Fall Chem501 Seminar
UT Host: Dr. Brian Long
Speaker: Dr. Kevin Noonan
Associate Professor of Chemistry
Carnegie Mellon University
Title: “Developing Controlled Polymerization Techniques to Synthesize Conjugated Polymers and Polyelectrolytes”
Abstract: Conjugated polymers are a highly interesting class of materials: they can display metallic conductivity upon doping, act as semiconductors, or they can be used as light emitters. These macromolecules are typically synthesized in a step-growth fashion using metal catalyzed cross-coupling techniques however, chain-growth methods are possible using catalyst-transfer polymerization (CTP). Chain-growth offers the opportunity to prepare new materials that are inaccessible using step-growth techniques. In this presentation, we will discuss some of our recent work constructing well-defined conjugated polymers using CTP. In particular, our efforts to develop new catalysts and cross-coupling tools to enable polymerization of challenging monomers will be discussed. Some time will also be dedicated to our work on furan and incorporating this building block into conjugated structures. If time permits, we will discuss some of our work on controlled polymerization strategies to prepare polyelectrolytes bearing unusual main group cations as membranes in alkaline fuel cells.

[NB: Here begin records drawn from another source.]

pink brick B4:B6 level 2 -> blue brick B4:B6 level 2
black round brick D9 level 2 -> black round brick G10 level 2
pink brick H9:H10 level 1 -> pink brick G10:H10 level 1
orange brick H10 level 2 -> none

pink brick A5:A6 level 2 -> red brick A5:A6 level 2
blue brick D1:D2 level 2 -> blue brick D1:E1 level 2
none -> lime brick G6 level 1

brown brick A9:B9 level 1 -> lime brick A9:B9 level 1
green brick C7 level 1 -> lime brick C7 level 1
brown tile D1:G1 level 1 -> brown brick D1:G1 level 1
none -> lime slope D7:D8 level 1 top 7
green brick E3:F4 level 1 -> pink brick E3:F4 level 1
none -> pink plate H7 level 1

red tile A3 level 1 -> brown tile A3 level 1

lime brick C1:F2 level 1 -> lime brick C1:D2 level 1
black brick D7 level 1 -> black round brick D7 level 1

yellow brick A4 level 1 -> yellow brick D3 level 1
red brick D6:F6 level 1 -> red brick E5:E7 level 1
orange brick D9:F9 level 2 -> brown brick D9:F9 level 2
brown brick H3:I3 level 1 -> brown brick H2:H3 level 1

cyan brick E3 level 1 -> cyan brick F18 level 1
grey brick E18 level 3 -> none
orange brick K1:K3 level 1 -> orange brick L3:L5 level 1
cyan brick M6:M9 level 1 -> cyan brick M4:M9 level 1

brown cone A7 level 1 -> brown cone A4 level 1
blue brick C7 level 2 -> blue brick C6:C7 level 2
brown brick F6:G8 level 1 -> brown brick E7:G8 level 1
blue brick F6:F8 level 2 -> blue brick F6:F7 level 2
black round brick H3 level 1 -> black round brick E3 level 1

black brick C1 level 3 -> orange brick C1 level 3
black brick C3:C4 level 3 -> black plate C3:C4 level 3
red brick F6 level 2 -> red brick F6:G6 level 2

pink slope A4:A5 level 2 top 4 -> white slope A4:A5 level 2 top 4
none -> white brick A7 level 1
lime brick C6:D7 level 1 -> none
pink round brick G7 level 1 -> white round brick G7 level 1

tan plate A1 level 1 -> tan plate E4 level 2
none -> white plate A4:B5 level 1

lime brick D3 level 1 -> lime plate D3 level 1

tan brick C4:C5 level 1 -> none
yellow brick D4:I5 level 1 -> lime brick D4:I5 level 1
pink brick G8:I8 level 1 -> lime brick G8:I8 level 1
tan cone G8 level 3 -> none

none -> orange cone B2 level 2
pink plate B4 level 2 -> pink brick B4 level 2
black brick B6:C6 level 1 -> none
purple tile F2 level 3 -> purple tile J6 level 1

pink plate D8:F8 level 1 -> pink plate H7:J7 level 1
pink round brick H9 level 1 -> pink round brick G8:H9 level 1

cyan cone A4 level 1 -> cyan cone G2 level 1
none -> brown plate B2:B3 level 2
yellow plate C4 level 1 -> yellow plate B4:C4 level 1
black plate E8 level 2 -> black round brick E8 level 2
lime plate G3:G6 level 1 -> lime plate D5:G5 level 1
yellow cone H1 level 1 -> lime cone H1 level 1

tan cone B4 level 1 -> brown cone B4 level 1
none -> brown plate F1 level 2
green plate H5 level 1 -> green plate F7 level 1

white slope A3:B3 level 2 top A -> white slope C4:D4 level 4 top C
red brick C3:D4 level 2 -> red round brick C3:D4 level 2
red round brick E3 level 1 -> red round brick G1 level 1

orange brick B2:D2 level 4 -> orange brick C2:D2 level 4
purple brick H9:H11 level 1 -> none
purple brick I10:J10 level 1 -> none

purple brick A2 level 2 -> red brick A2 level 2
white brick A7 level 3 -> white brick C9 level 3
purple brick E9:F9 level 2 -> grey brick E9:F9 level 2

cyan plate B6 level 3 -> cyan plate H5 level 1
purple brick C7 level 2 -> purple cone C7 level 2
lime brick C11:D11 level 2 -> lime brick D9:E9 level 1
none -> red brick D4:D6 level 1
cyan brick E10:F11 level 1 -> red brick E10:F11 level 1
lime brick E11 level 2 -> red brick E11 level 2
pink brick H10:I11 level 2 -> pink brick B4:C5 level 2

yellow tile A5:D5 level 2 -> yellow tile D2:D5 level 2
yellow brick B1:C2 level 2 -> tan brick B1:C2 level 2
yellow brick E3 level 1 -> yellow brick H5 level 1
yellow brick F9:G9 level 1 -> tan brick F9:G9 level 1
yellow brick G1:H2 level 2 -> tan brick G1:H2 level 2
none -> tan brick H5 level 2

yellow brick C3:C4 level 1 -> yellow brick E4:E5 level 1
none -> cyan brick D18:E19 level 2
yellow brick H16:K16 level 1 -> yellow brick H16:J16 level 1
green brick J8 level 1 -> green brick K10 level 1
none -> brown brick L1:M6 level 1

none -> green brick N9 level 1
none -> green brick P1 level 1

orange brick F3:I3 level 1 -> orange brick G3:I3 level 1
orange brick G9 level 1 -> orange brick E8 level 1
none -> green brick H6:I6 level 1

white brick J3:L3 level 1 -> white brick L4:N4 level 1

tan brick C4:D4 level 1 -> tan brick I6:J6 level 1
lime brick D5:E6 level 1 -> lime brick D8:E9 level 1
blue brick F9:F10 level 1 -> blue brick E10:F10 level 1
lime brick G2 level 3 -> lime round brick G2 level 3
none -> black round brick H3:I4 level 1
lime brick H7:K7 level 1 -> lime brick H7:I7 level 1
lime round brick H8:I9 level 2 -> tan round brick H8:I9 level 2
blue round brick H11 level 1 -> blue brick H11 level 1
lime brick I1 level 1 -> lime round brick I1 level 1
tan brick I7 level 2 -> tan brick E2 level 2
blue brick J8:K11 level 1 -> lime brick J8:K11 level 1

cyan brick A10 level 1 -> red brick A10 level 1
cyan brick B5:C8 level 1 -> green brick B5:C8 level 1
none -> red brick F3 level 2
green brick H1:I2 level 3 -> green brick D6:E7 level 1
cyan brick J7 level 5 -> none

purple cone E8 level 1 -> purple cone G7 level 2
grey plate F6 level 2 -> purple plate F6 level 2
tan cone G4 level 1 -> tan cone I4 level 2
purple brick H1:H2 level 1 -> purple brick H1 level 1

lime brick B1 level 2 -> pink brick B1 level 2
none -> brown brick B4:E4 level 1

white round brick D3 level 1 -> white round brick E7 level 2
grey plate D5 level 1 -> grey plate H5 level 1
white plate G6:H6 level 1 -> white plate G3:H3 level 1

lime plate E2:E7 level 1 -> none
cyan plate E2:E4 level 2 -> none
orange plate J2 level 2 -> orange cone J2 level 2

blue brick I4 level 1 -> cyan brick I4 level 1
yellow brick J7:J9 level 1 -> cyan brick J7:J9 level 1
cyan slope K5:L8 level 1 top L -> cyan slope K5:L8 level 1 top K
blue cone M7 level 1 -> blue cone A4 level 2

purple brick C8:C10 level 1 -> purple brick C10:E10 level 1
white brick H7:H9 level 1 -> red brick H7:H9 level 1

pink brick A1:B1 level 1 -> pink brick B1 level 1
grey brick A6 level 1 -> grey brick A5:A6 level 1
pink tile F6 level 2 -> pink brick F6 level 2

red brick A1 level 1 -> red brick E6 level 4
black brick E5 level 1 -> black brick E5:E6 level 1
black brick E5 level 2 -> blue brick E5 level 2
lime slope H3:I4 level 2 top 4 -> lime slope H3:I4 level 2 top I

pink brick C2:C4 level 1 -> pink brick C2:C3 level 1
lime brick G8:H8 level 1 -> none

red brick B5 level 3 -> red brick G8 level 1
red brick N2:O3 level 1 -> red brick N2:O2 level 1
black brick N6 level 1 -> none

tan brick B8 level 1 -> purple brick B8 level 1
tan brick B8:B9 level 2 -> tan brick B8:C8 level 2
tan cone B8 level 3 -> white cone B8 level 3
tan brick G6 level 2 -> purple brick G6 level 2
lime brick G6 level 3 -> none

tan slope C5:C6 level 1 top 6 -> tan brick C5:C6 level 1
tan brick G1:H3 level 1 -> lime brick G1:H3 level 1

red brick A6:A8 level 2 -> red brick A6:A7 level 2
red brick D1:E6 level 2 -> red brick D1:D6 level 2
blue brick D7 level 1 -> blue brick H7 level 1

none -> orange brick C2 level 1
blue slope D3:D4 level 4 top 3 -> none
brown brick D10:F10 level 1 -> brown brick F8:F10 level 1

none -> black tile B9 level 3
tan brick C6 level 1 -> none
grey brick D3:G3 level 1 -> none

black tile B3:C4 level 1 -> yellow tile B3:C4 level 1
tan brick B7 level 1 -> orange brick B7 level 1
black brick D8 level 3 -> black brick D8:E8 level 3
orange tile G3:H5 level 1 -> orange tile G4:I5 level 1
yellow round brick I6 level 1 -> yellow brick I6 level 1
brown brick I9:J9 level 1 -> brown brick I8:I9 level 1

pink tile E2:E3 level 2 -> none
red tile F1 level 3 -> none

Bio: Kevin Noonan is originally from Newfoundland, Canada. He completed his BSc at Dalhousie University, his PhD work at the University of British Columbia with Derek Gates and his postdoctoral work with Geoff Coates at Cornell University. His interests lie at the interface of inorganic, organic and materials chemistry and he has a strong interest in the incorporation/use of main group elements in polymer science. He started at CMU in 2011 as an Assistant Professor, he was the recipient of an Army Research Office Young Investigator Award in 2013, an NSF Career award in 2015 and was promoted to Associate Professor in 2017.